## Given entries

= Beginning of Section =

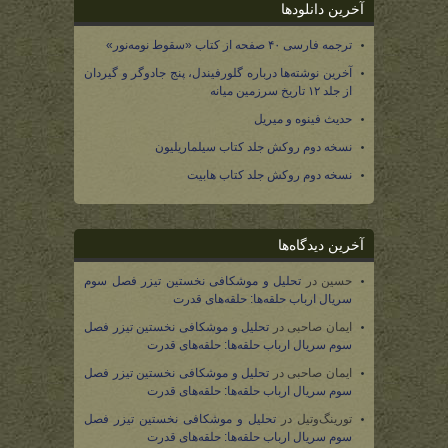
آخرین دانلودها
ترجمه فارسی ۴۰ صفحه از کتاب «سقوط نومه‌نور»
آخرین نوشته‌ها درباره گلورفیندل، پنج جادوگر و گیردان
از جلد ۱۲ تاریخ سرزمین میانه
حدیث فینوه و میریل
نسخه دوم روکش جلد کتاب سیلماریلیون
نسخه دوم روکش جلد کتاب هابیت
آخرین دیدگاه‌ها
حسین
در
تحلیل و موشکافی نخستین تیزر فصل سوم
سریال ارباب حلقه‌ها: حلقه‌های قدرت
ایمان صاحبی
در
تحلیل و موشکافی نخستین تیزر فصل
سوم سریال ارباب حلقه‌ها: حلقه‌های قدرت
ایمان صاحبی
در
تحلیل و موشکافی نخستین تیزر فصل
سوم سریال ارباب حلقه‌ها: حلقه‌های قدرت
تورینگ‌وتیل
در
تحلیل و موشکافی نخستین تیزر فصل
سوم سریال ارباب حلقه‌ها: حلقه‌های قدرت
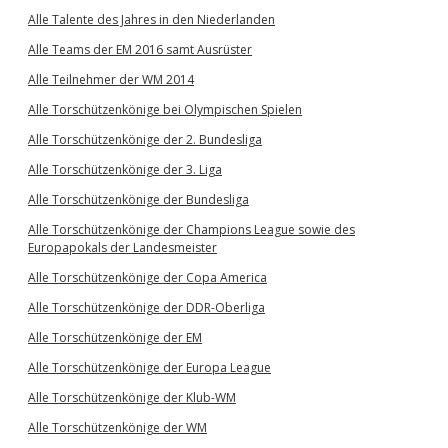
Alle Talente des Jahres in den Niederlanden
Alle Teams der EM 2016 samt Ausrüster
Alle Teilnehmer der WM 2014
Alle Torschützenkönige bei Olympischen Spielen
Alle Torschützenkönige der 2. Bundesliga
Alle Torschützenkönige der 3. Liga
Alle Torschützenkönige der Bundesliga
Alle Torschützenkönige der Champions League sowie des
Europapokals der Landesmeister
Alle Torschützenkönige der Copa America
Alle Torschützenkönige der DDR-Oberliga
Alle Torschützenkönige der EM
Alle Torschützenkönige der Europa League
Alle Torschützenkönige der Klub-WM
Alle Torschützenkönige der WM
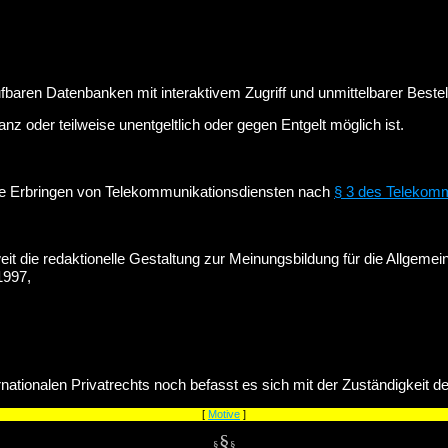
baren Datenbanken mit interaktivem Zugriff und unmittelbarer Bestel
nz oder teilweise unentgeltlich oder gegen Entgelt möglich ist.
 Erbringen von Telekommunikationsdiensten nach
§ 3 des Telekom
weit die redaktionelle Gestaltung zur Meinungsbildung für die Allgeme
1997,
tionalen Privatrechts noch befasst es sich mit der Zuständigkeit de
[
Motive
]
§
§
§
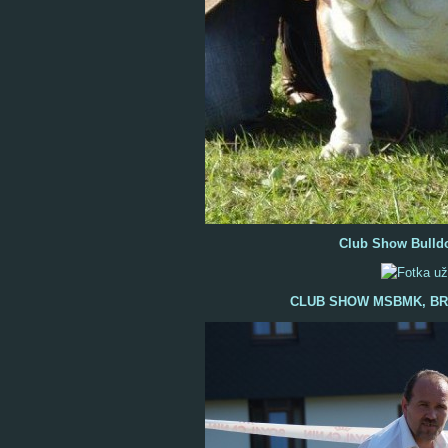
Club Show Bulldo
CLUB SHOW MSBMK, BRNO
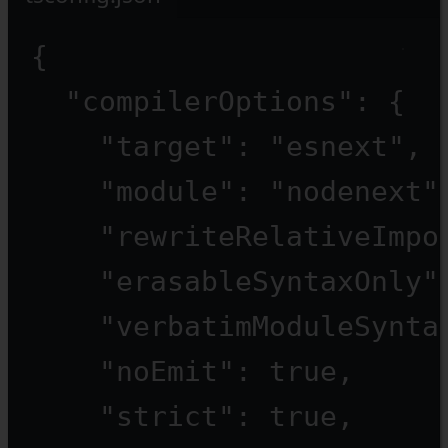
{
"compilerOptions"
: {
"target"
: 
"esnext"
,
"module"
: 
"nodenext"
"rewriteRelativeImpo
"erasableSyntaxOnly"
"verbatimModuleSynta
"noEmit"
: 
true
,
"strict"
: 
true
,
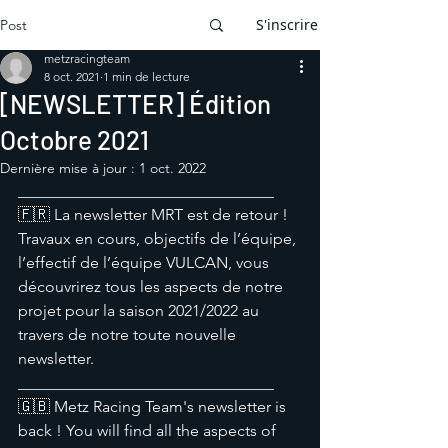
S'inscrire
Post
metzracingteam
8 oct. 2021
1 min de lecture
[NEWSLETTER] Édition
Octobre 2021
Dernière mise à jour :
1 oct. 2022
________________________________
🇫🇷 La newsletter MRT est de retour ! 
Travaux en cours, objectifs de l’équipe, 
l’effectif de l’équipe VULCAN, vous 
découvrirez tous les aspects de notre 
projet pour la saison 2021/2022 au 
travers de notre toute nouvelle 
newsletter. 
________________________________
🇬🇧 Metz Racing Team's newsletter is 
back ! You will find all the aspects of 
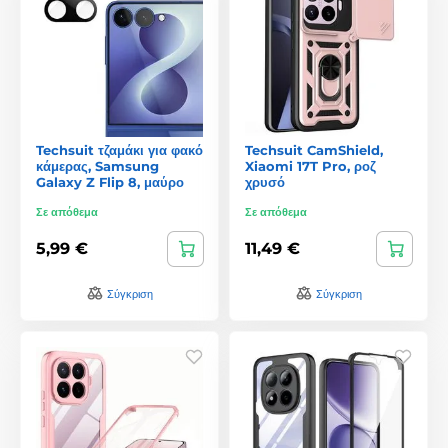
Techsuit τζαμάκι για φακό
Techsuit CamShield,
κάμερας, Samsung
Xiaomi 17T Pro, ροζ
Galaxy Z Flip 8, μαύρο
χρυσό
Σε απόθεμα
Σε απόθεμα
5,99 €
11,49 €
Σύγκριση
Σύγκριση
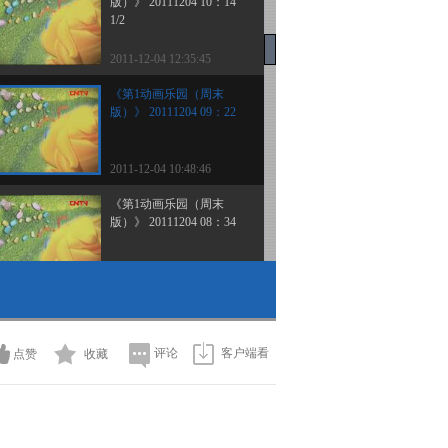
版）》 20111204 10：14
1/2
2011-12-04 12:35:45
《第1动画乐园（周末
版）》 20111204 09：22
2011-12-04 10:48:46
《第1动画乐园（周末
版）》 20111204 08：34
2011-12-04 10:07:28
《第1动画乐园（周末
版）》 20111203 16：13
评论
客户端看
点赞
收藏
2011-12-03 18:18:12
《第1动画乐园（周末
版）》 20111203 11：06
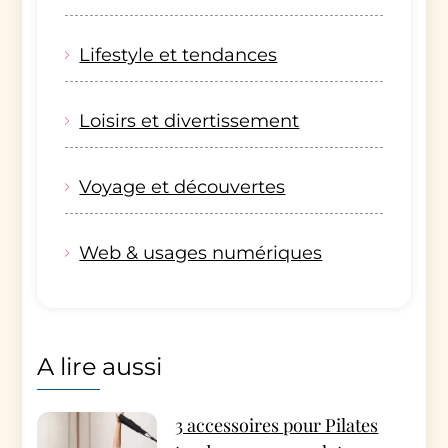
Lifestyle et tendances
Loisirs et divertissement
Voyage et découvertes
Web & usages numériques
A lire aussi
3 accessoires pour Pilates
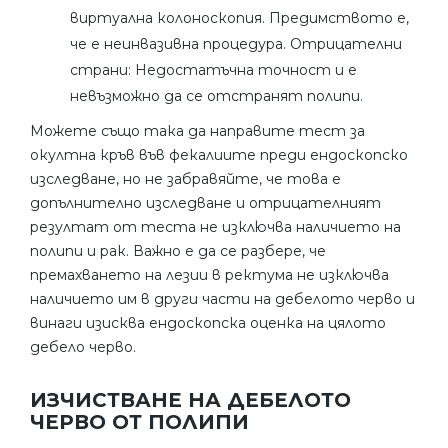
виртуална колоноскопия. Предимството е,
че е неинвазивна процедура. Отрицателни
страни: Недостатъчна точност и е
невъзможно да се отстранят полипи.
Можете също така да направите тест за
окултна кръв във фекалиите преди ендоскопско
изследване, но не забравяйте, че това е
допълнително изследване и отрицателният
резултат от теста не изключва наличието на
полипи и рак. Важно е да се разбере, че
премахването на лезии в ректума не изключва
наличието им в други части на дебелото черво и
винаги изисква ендоскопска оценка на цялото
дебело черво.
ИЗЧИСТВАНЕ НА ДЕБЕЛОТО
ЧЕРВО ОТ ПОЛИПИ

= End of Section =

The entries above should be given again exactly, minus any pictures.

آخرین دانلودها
ترجمه فارسی ۴۰ صفحه از کتاب «سقوط نومه‌نور»
آخرین نوشته‌ها درباره گلورفیندل، پنج جادوگر و گیردان
از جلد ۱۲ تاریخ سرزمین میانه
حدیث فینوه و میریل
نسخه دوم روکش جلد کتاب سیلماریلیون
نسخه دوم روکش جلد کتاب هابیت
آخرین دیدگاه‌ها
حسین
در
تحلیل و موشکافی نخستین تیزر فصل سوم
سریال ارباب حلقه‌ها: حلقه‌های قدرت
ایمان صاحبی
در
تحلیل و موشکافی نخستین تیزر فصل
سوم سریال ارباب حلقه‌ها: حلقه‌های قدرت
ایمان صاحبی
در
تحلیل و موشکافی نخستین تیزر فصل
سوم سریال ارباب حلقه‌ها: حلقه‌های قدرت
تورینگ‌وتیل
در
تحلیل و موشکافی نخستین تیزر فصل
سوم سریال ارباب حلقه‌ها: حلقه‌های قدرت
Alle Talente des Jahres in den Niederlanden
Alle Teams der EM 2016 samt Ausrüster
Alle Teilnehmer der WM 2014
Alle Torschützenkönige bei Olympischen Spielen
Alle Torschützenkönige der 2. Bundesliga
Alle Torschützenkönige der 3. Liga
Alle Torschützenkönige der Bundesliga
Alle Torschützenkönige der Champions League sowie des
Europapokals der Landesmeister
Alle Torschützenkönige der Copa America
Alle Torschützenkönige der DDR-Oberliga
Alle Torschützenkönige der EM
Alle Torschützenkönige der Europa League
Alle Torschützenkönige der Klub-WM
Alle Torschützenkönige der WM
baren Datenbanken mit interaktivem Zugriff und unmittelbarer Bestel
nz oder teilweise unentgeltlich oder gegen Entgelt möglich ist.
 Erbringen von Telekommunikationsdiensten nach
§ 3 des Telekom
weit die redaktionelle Gestaltung zur Meinungsbildung für die Allgeme
1997,
tionalen Privatrechts noch befasst es sich mit der Zuständigkeit de
[
Motive
]
§
§
§
Club Show Bulldo
CLUB SHOW MSBMK, BRNO
{
"compilerOptions"
: {
"target"
: 
"esnext"
,
"module"
: 
"nodenext"
"rewriteRelativeImpo
"erasableSyntaxOnly"
"verbatimModuleSynta
"noEmit"
: 
true
,
"strict"
: 
true
,
S'inscrire
Post
metzracingteam
8 oct. 2021
1 min de lecture
[NEWSLETTER] Édition
Octobre 2021
Dernière mise à jour :
1 oct. 2022
________________________________
🇫🇷 La newsletter MRT est de retour ! 
Travaux en cours, objectifs de l’équipe, 
l’effectif de l’équipe VULCAN, vous 
découvrirez tous les aspects de notre 
projet pour la saison 2021/2022 au 
travers de notre toute nouvelle 
newsletter. 
________________________________
🇬🇧 Metz Racing Team's newsletter is 
back ! You will find all the aspects of 
Techsuit τζαμάκι για φακό
Techsuit CamShield,
κάμερας, Samsung
Xiaomi 17T Pro, ροζ
Galaxy Z Flip 8, μαύρο
χρυσό
Σε απόθεμα
Σε απόθεμα
5,99 €
11,49 €
Σύγκριση
Σύγκριση
版）》 20111204 10：14
1/2
2011-12-04 12:35:45
《第1动画乐园（周末
版）》 20111204 09：22
2011-12-04 10:48:46
《第1动画乐园（周末
版）》 20111204 08：34
2011-12-04 10:07:28
《第1动画乐园（周末
版）》 20111203 16：13
评论
客户端看
点赞
收藏
2011-12-03 18:18:12
《第1动画乐园（周末
版）》 20111203 11：06
Lifestyle et tendances
Loisirs et divertissement
Voyage et découvertes
Web & usages numériques
A lire aussi
3 accessoires pour Pilates
виртуална колоноскопия. Предимството е,
че е неинвазивна процедура. Отрицателни
страни: Недостатъчна точност и е
невъзможно да се отстранят полипи.
Можете също така да направите тест за
окултна кръв във фекалиите преди ендоскопско
изследване, но не забравяйте, че това е
допълнително изследване и отрицателният
резултат от теста не изключва наличието на
полипи и рак. Важно е да се разбере, че
премахването на лезии в ректума не изключва
наличието им в други части на дебелото черво и
винаги изисква ендоскопска оценка на цялото
дебело черво.
ИЗЧИСТВАНЕ НА ДЕБЕЛОТО
ЧЕРВО ОТ ПОЛИПИ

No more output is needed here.